MALAGA GAZETTE

Sunday, October 31, 2010

impact of the Spanish property crash is finally catching up with Santander?


Sunday, October 31, 2010 |

Santander, Spain's largest bank, have been apparently defying gravity.

While the Irish banks have crashed and burned, Santander, seemingly insulated by its international diversification and superior regulation by the Spanish central bank, has carried on regardless.

But do last week's worse-than-expected third-quarter results, which show increased loan-loss provisions, indicate that the impact of the Spanish property crash is finally catching up with Santander? For the three months to the end of September, Santander reported loan loss provisions of €2.93bn, up €400m on the same period last year and €450m higher than for the second quarter of 2010.

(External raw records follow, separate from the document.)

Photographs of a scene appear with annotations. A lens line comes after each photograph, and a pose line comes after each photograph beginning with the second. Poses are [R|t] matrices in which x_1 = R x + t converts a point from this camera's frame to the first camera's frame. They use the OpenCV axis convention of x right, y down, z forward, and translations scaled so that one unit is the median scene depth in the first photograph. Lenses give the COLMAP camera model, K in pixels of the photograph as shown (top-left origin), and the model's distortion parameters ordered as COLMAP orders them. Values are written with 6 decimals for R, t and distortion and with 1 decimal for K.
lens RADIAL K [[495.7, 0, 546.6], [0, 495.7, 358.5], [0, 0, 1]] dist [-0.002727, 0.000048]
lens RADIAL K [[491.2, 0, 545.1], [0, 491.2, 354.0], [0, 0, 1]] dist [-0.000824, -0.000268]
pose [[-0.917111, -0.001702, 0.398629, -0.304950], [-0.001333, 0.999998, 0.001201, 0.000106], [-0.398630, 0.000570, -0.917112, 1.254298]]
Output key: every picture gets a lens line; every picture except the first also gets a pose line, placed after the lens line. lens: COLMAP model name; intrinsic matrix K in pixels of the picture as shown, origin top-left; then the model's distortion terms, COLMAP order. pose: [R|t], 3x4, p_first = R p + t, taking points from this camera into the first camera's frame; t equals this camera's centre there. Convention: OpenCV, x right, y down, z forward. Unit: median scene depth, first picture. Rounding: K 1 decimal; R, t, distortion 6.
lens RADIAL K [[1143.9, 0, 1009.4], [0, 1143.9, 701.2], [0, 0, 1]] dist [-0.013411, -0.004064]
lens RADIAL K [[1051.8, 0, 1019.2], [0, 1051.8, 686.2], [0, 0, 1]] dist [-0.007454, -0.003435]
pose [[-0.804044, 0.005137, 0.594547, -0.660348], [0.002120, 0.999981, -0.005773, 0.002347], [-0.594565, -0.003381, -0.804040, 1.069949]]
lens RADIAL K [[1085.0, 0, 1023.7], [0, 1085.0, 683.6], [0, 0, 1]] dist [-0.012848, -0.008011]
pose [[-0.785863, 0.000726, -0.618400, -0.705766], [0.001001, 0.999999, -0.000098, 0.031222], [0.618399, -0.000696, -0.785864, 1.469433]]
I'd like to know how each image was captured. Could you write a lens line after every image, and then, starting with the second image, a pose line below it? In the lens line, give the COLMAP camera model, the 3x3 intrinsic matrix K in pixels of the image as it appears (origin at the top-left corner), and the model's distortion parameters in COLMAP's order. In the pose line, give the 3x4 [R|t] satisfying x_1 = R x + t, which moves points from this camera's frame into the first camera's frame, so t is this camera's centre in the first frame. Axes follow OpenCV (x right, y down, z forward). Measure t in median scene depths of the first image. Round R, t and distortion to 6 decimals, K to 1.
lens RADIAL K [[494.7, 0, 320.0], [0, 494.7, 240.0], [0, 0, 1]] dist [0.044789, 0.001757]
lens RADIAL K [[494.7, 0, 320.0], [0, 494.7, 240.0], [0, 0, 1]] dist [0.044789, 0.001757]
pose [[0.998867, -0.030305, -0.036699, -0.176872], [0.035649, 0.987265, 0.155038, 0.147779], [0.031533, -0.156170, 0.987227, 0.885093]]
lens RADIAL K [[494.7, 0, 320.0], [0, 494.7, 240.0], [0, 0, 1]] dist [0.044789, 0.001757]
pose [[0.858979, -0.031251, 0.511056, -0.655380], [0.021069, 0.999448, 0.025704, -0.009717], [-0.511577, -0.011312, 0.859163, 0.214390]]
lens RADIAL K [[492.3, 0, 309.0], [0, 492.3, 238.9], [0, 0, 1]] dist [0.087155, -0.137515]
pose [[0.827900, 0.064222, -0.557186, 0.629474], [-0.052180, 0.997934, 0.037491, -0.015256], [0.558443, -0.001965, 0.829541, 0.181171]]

While the Spanish banking giant blamed the higher loan loss provisions on tougher provisioning standards imposed by the Bank of Spain -- one of the few central banks to emerge from the global financial crisis with its reputation intact -- investors will be worried that Spain's well-charted property bust is finally hitting Santander's bottom line.

At the end of September, Santander has total loans to customers of just over €700bn. Approximately €280bn of these loans, almost 40 per cent, were to customers in Spain, Portugal and elsewhere in the eurozone. Given what we now know about the state of the Spanish and Portuguese economies -- Portugal's government is on the brink of collapsing this weekend after the government and opposition failed to agree a budget -- how confident can we be about the quality of this loan book?

While the Santander share price has held up remarkably well over the past three years, the higher third-quarter loan loss provisions will give investors plenty of food for thought.